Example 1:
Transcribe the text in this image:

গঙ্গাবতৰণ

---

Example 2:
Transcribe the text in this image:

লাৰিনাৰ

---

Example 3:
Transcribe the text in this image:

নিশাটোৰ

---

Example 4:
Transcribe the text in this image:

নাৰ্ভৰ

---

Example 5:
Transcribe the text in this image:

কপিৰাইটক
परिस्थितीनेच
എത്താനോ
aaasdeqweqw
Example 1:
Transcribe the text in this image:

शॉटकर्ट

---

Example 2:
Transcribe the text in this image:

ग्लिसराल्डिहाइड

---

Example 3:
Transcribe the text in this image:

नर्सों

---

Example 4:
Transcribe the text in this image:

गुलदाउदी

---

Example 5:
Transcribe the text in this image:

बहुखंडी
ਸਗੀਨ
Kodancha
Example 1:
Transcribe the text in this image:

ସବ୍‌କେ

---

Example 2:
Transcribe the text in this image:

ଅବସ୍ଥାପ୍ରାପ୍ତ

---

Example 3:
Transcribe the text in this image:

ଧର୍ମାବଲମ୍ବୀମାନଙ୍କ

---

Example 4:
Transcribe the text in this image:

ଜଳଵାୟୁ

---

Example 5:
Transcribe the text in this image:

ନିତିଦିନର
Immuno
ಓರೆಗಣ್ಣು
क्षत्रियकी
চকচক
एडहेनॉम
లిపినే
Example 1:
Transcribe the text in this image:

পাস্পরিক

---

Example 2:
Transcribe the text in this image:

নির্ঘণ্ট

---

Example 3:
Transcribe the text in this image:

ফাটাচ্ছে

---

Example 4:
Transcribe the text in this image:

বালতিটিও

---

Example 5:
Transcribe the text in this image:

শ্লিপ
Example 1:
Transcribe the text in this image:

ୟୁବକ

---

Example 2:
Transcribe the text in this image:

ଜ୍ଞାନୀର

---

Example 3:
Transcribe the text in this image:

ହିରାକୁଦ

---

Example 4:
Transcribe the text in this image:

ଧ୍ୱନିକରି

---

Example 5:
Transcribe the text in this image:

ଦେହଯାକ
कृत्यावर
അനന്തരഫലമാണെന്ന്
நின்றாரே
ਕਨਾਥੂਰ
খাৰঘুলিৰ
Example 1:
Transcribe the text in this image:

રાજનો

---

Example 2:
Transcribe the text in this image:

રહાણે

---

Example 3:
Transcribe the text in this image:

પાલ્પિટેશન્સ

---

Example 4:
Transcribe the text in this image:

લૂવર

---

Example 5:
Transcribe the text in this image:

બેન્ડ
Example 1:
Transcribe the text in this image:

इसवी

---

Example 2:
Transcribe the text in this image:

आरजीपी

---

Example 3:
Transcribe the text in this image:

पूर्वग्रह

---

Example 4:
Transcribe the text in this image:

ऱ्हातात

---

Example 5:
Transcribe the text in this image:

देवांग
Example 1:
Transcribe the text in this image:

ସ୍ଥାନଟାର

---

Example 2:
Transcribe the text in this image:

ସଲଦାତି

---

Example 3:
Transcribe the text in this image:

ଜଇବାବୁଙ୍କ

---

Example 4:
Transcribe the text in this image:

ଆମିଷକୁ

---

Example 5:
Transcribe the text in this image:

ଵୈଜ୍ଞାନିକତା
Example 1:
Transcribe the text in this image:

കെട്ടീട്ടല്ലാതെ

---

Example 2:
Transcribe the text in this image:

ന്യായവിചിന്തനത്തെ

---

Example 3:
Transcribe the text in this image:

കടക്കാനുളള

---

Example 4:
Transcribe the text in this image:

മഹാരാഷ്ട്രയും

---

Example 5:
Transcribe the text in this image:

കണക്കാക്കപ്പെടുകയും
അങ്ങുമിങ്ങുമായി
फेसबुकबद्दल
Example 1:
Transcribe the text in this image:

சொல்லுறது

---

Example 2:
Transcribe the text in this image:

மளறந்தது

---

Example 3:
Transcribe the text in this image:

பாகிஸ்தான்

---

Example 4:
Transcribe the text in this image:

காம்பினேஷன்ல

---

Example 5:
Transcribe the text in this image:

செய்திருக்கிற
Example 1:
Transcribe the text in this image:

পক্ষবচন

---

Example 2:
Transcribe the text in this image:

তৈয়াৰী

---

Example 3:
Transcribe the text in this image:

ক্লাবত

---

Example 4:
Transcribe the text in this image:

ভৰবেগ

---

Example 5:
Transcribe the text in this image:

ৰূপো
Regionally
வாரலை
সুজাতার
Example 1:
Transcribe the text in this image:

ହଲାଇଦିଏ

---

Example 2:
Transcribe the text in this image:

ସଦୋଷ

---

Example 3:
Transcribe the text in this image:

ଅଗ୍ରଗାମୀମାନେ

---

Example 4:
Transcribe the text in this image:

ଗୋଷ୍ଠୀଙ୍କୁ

REQUIRED ACTION:
Line by line, reproduce the data exactly.

WORKED SOLUTION:
Example 1:
Transcribe the text in this image:

গঙ্গাবতৰণ

---

Example 2:
Transcribe the text in this image:

লাৰিনাৰ

---

Example 3:
Transcribe the text in this image:

নিশাটোৰ

---

Example 4:
Transcribe the text in this image:

নাৰ্ভৰ

---

Example 5:
Transcribe the text in this image:

কপিৰাইটক
परिस्थितीनेच
എത്താനോ
aaasdeqweqw
Example 1:
Transcribe the text in this image:

शॉटकर्ट

---

Example 2:
Transcribe the text in this image:

ग्लिसराल्डिहाइड

---

Example 3:
Transcribe the text in this image:

नर्सों

---

Example 4:
Transcribe the text in this image:

गुलदाउदी

---

Example 5:
Transcribe the text in this image:

बहुखंडी
ਸਗੀਨ
Kodancha
Example 1:
Transcribe the text in this image:

ସବ୍‌କେ

---

Example 2:
Transcribe the text in this image:

ଅବସ୍ଥାପ୍ରାପ୍ତ

---

Example 3:
Transcribe the text in this image:

ଧର୍ମାବଲମ୍ବୀମାନଙ୍କ

---

Example 4:
Transcribe the text in this image:

ଜଳଵାୟୁ

---

Example 5:
Transcribe the text in this image:

ନିତିଦିନର
Immuno
ಓರೆಗಣ್ಣು
क्षत्रियकी
চকচক
एडहेनॉम
లిపినే
Example 1:
Transcribe the text in this image:

পাস্পরিক

---

Example 2:
Transcribe the text in this image:

নির্ঘণ্ট

---

Example 3:
Transcribe the text in this image:

ফাটাচ্ছে

---

Example 4:
Transcribe the text in this image:

বালতিটিও

---

Example 5:
Transcribe the text in this image:

শ্লিপ
Example 1:
Transcribe the text in this image:

ୟୁବକ

---

Example 2:
Transcribe the text in this image:

ଜ୍ଞାନୀର

---

Example 3:
Transcribe the text in this image:

ହିରାକୁଦ

---

Example 4:
Transcribe the text in this image:

ଧ୍ୱନିକରି

---

Example 5:
Transcribe the text in this image:

ଦେହଯାକ
कृत्यावर
അനന്തരഫലമാണെന്ന്
நின்றாரே
ਕਨਾਥੂਰ
খাৰঘুলিৰ
Example 1:
Transcribe the text in this image:

રાજનો

---

Example 2:
Transcribe the text in this image:

રહાણે

---

Example 3:
Transcribe the text in this image:

પાલ્પિટેશન્સ

---

Example 4:
Transcribe the text in this image:

લૂવર

---

Example 5:
Transcribe the text in this image:

બેન્ડ
Example 1:
Transcribe the text in this image:

इसवी

---

Example 2:
Transcribe the text in this image:

आरजीपी

---

Example 3:
Transcribe the text in this image:

पूर्वग्रह

---

Example 4:
Transcribe the text in this image:

ऱ्हातात

---

Example 5:
Transcribe the text in this image:

देवांग
Example 1:
Transcribe the text in this image:

ସ୍ଥାନଟାର

---

Example 2:
Transcribe the text in this image:

ସଲଦାତି

---

Example 3:
Transcribe the text in this image:

ଜଇବାବୁଙ୍କ

---

Example 4:
Transcribe the text in this image:

ଆମିଷକୁ

---

Example 5:
Transcribe the text in this image:

ଵୈଜ୍ଞାନିକତା
Example 1:
Transcribe the text in this image:

കെട്ടീട്ടല്ലാതെ

---

Example 2:
Transcribe the text in this image:

ന്യായവിചിന്തനത്തെ

---

Example 3:
Transcribe the text in this image:

കടക്കാനുളള

---

Example 4:
Transcribe the text in this image:

മഹാരാഷ്ട്രയും

---

Example 5:
Transcribe the text in this image:

കണക്കാക്കപ്പെടുകയും
അങ്ങുമിങ്ങുമായി
फेसबुकबद्दल
Example 1:
Transcribe the text in this image:

சொல்லுறது

---

Example 2:
Transcribe the text in this image:

மளறந்தது

---

Example 3:
Transcribe the text in this image:

பாகிஸ்தான்

---

Example 4:
Transcribe the text in this image:

காம்பினேஷன்ல

---

Example 5:
Transcribe the text in this image:

செய்திருக்கிற
Example 1:
Transcribe the text in this image:

পক্ষবচন

---

Example 2:
Transcribe the text in this image:

তৈয়াৰী

---

Example 3:
Transcribe the text in this image:

ক্লাবত

---

Example 4:
Transcribe the text in this image:

ভৰবেগ

---

Example 5:
Transcribe the text in this image:

ৰূপো
Regionally
வாரலை
সুজাতার
Example 1:
Transcribe the text in this image:

ହଲାଇଦିଏ

---

Example 2:
Transcribe the text in this image:

ସଦୋଷ

---

Example 3:
Transcribe the text in this image:

ଅଗ୍ରଗାମୀମାନେ

---

Example 4:
Transcribe the text in this image:

ଗୋଷ୍ଠୀଙ୍କୁ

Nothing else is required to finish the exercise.